**Task data:**
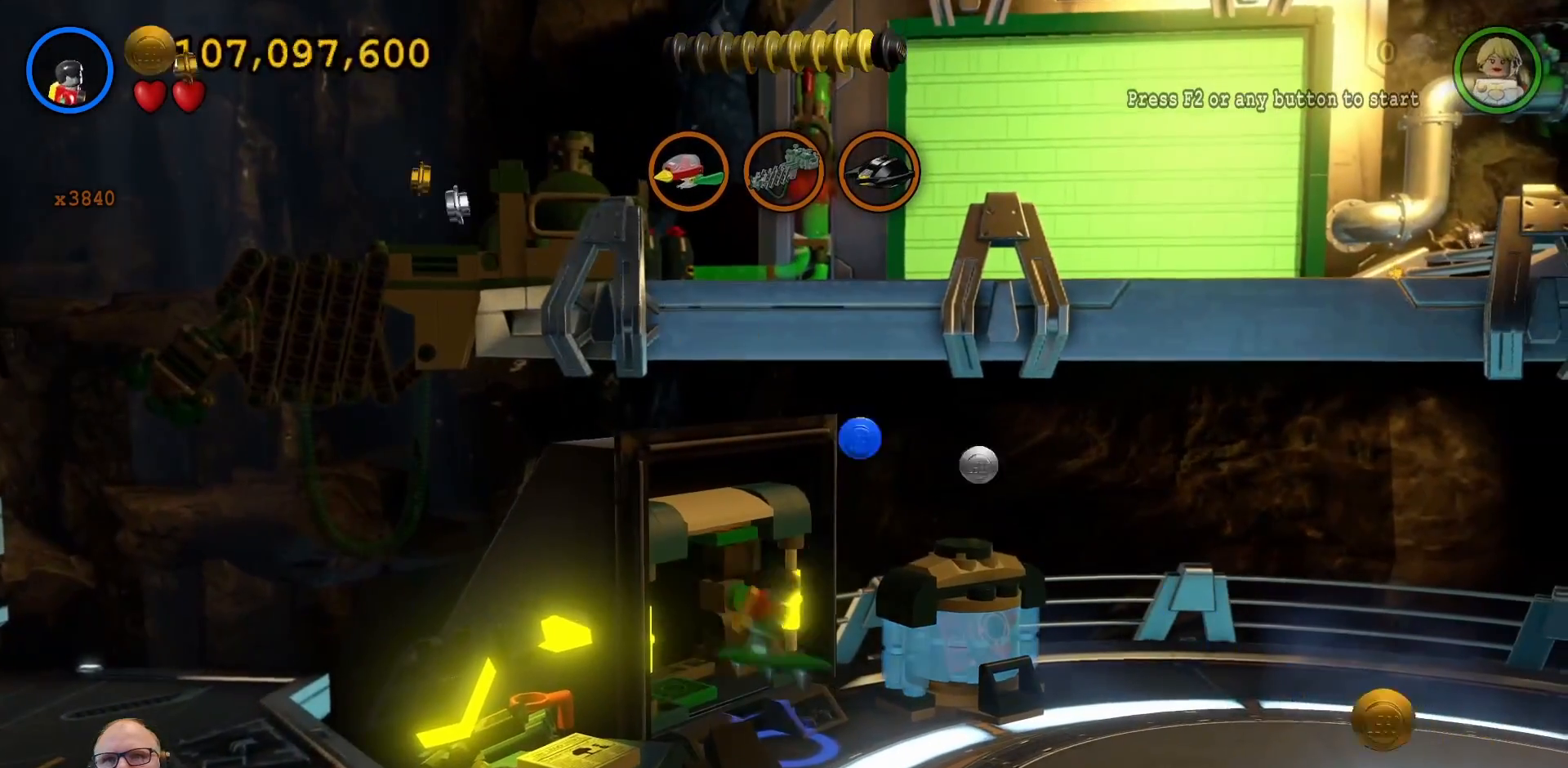
{"buttons": [], "left_stick": "down-right", "right_stick": "center", "events": [[233, "left_stick", "right"], [333, "left_stick", "down-right"]]}
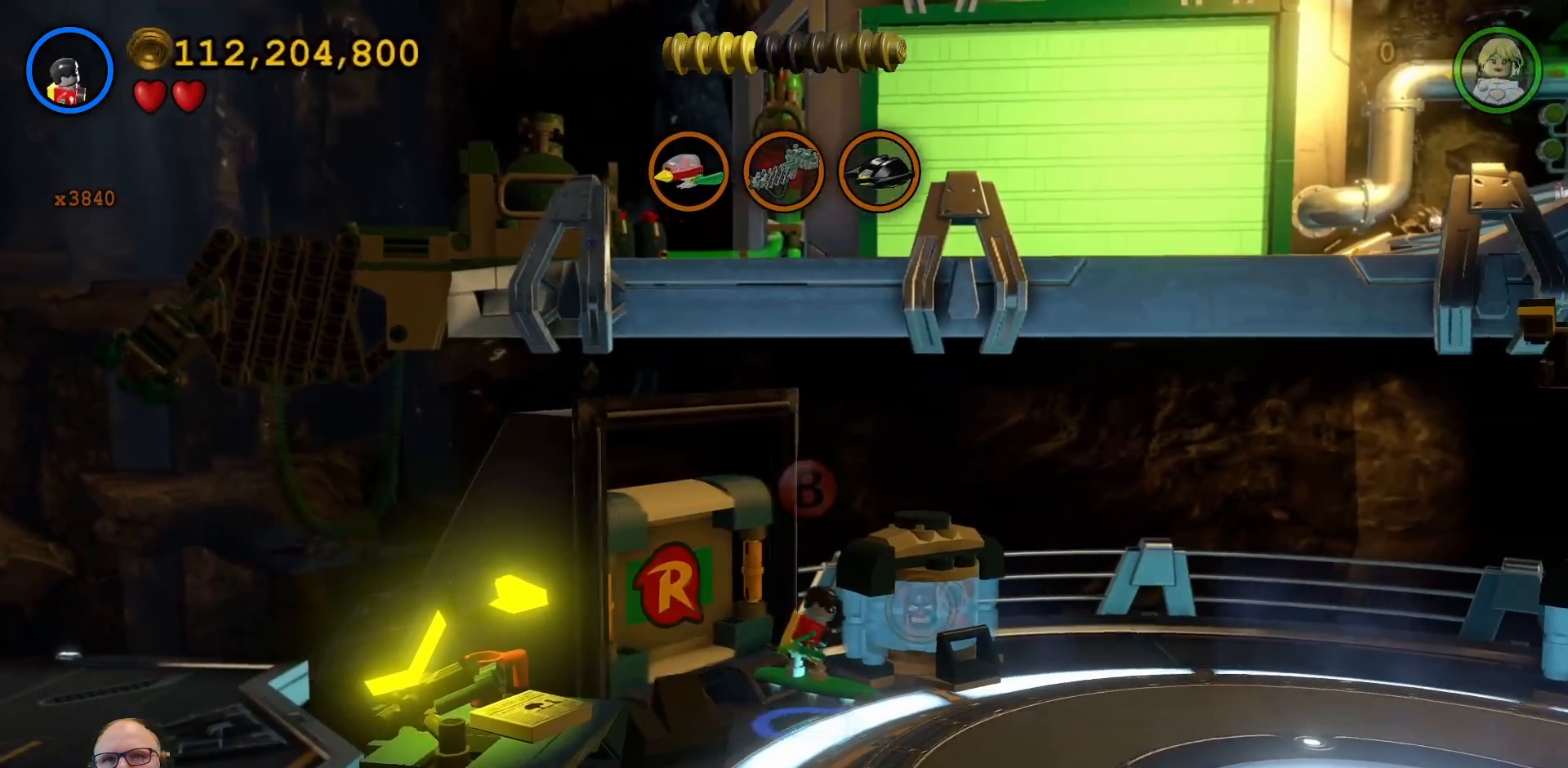
{"buttons": [], "left_stick": "center", "right_stick": "center", "events": [[333, "left_stick", "center"]]}
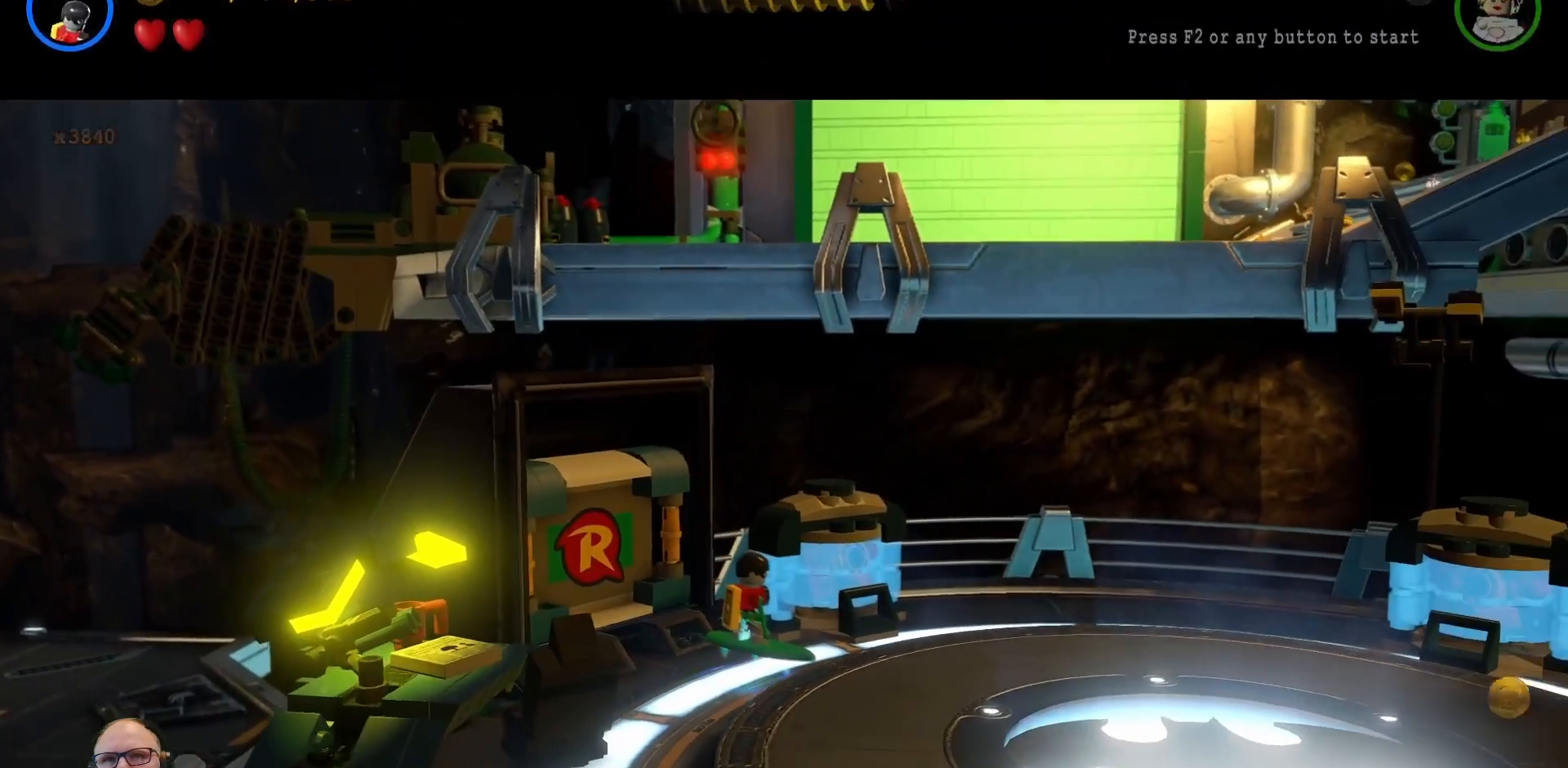
{"buttons": [], "left_stick": "down-right", "right_stick": "center", "events": [[133, "left_stick", "right"], [200, "left_stick", "down-right"]]}
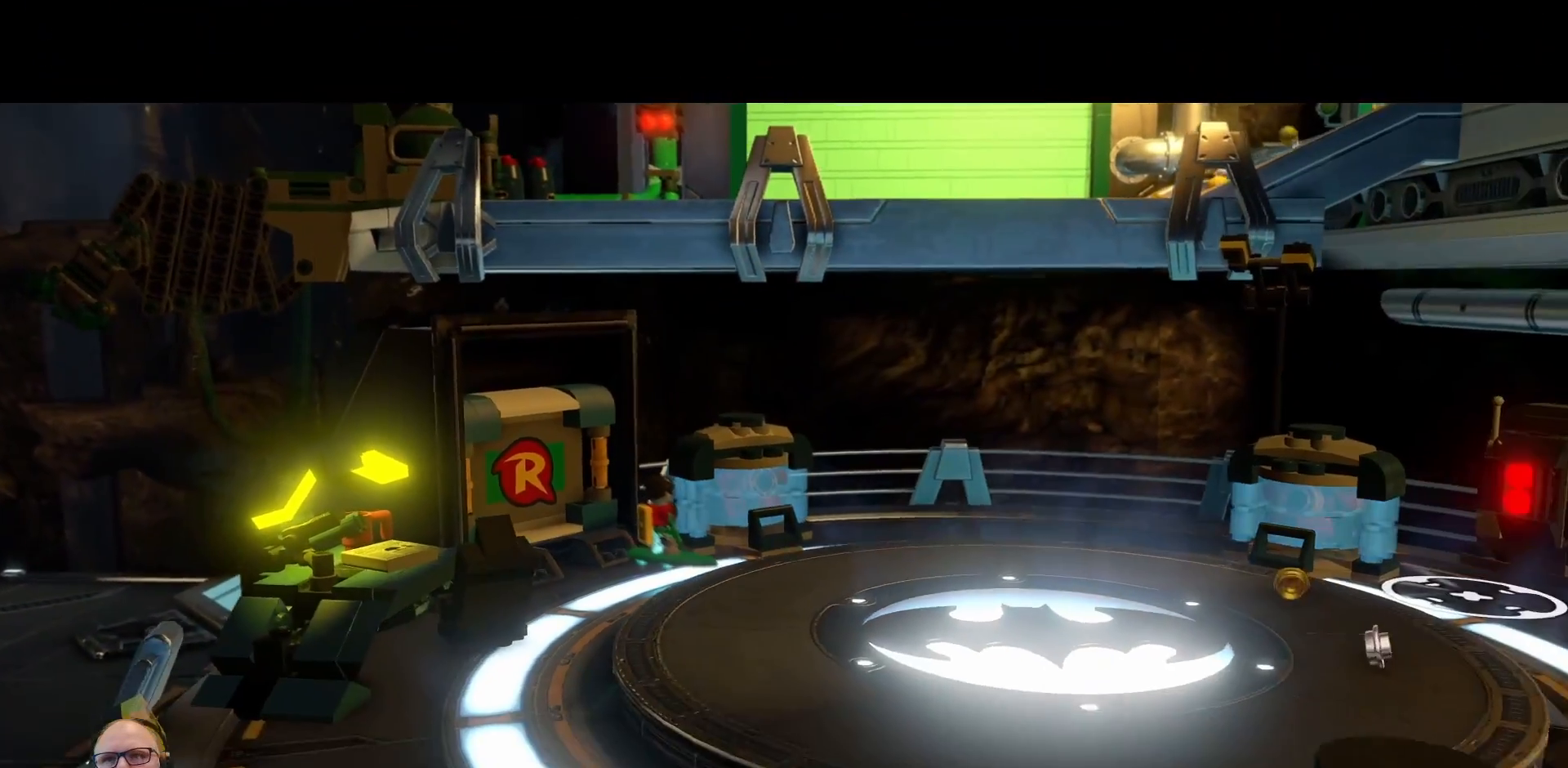
{"buttons": [], "left_stick": "center", "right_stick": "center", "events": [[67, "left_stick", "center"]]}
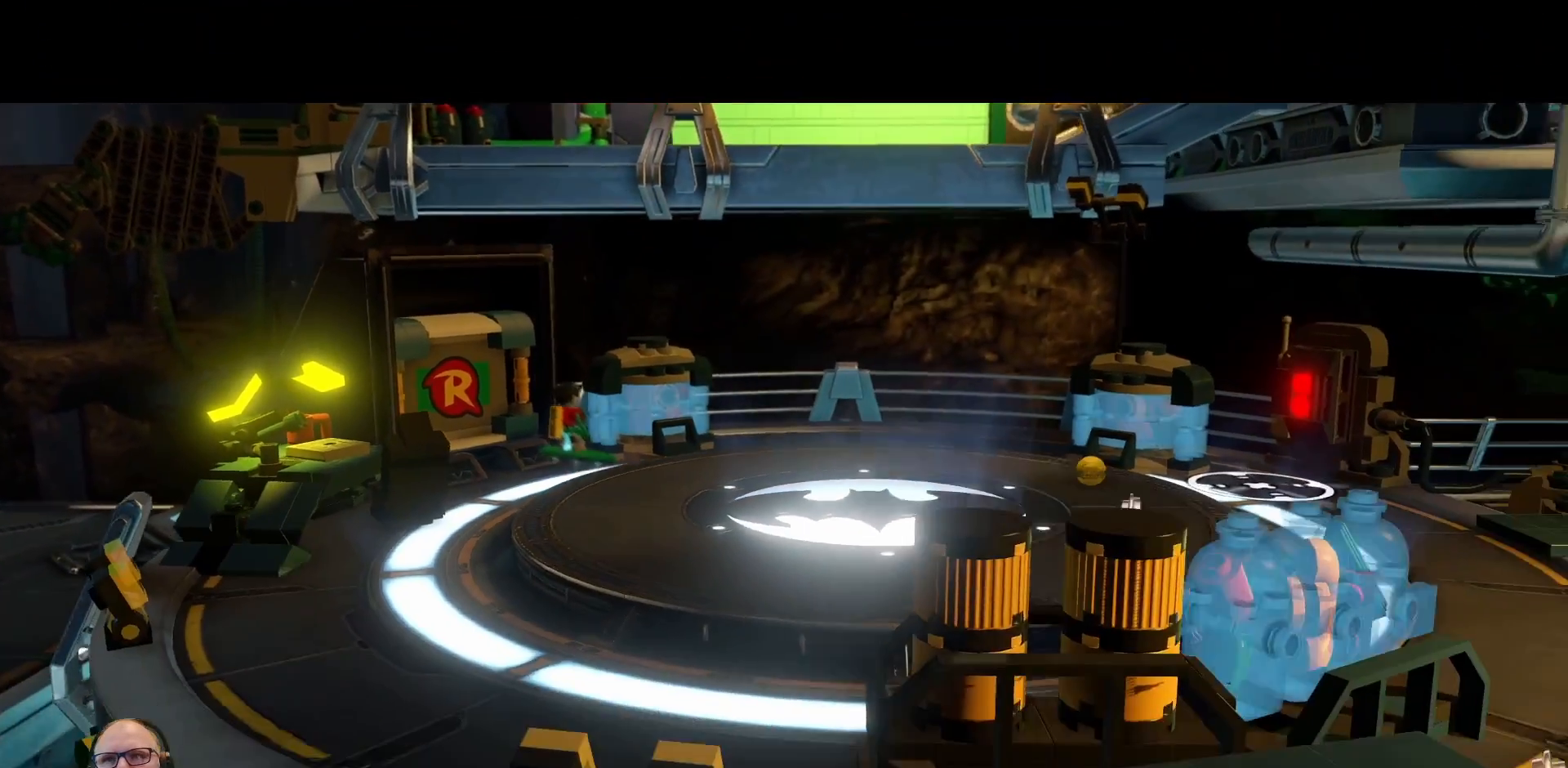
{"buttons": [], "left_stick": "center", "right_stick": "center", "events": []}
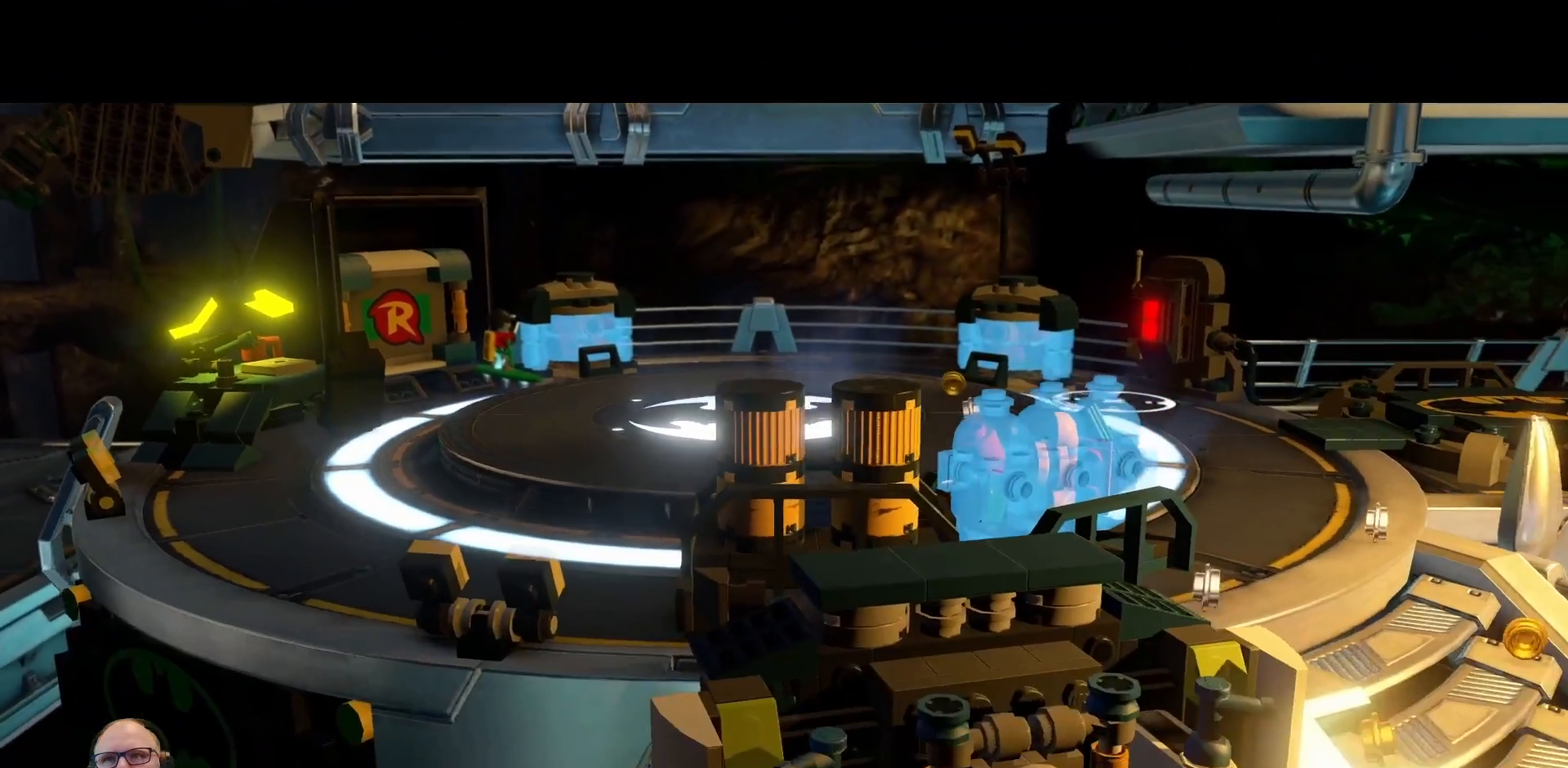
{"buttons": [], "left_stick": "center", "right_stick": "center", "events": []}
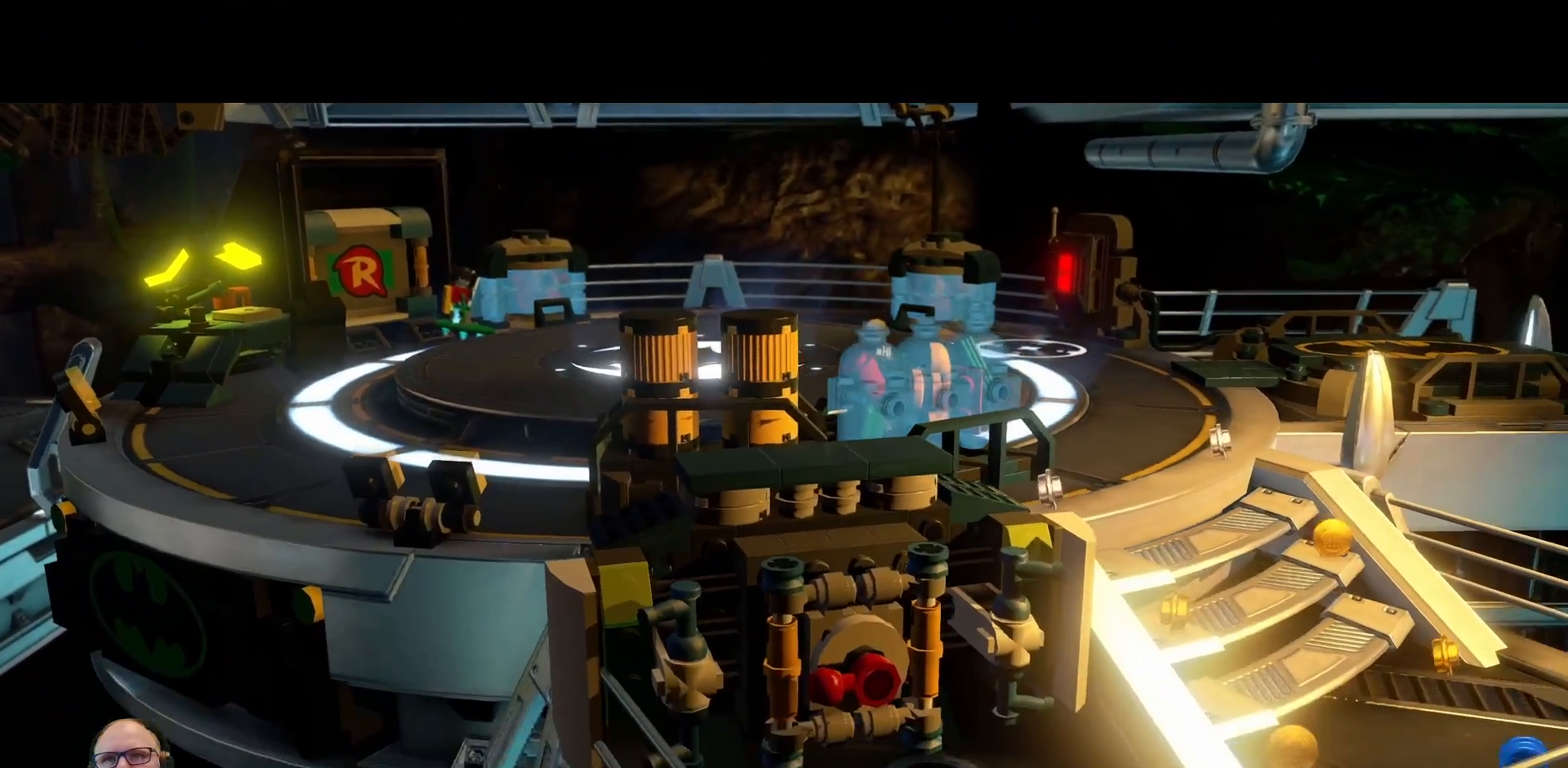
{"buttons": [], "left_stick": "center", "right_stick": "center", "events": []}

**What to do:**
Take every line from the data above that holds "down" and copy it out.

**Finished exercise:**
{"buttons": [], "left_stick": "down-right", "right_stick": "center", "events": [[233, "left_stick", "right"], [333, "left_stick", "down-right"]]}
{"buttons": [], "left_stick": "down-right", "right_stick": "center", "events": [[133, "left_stick", "right"], [200, "left_stick", "down-right"]]}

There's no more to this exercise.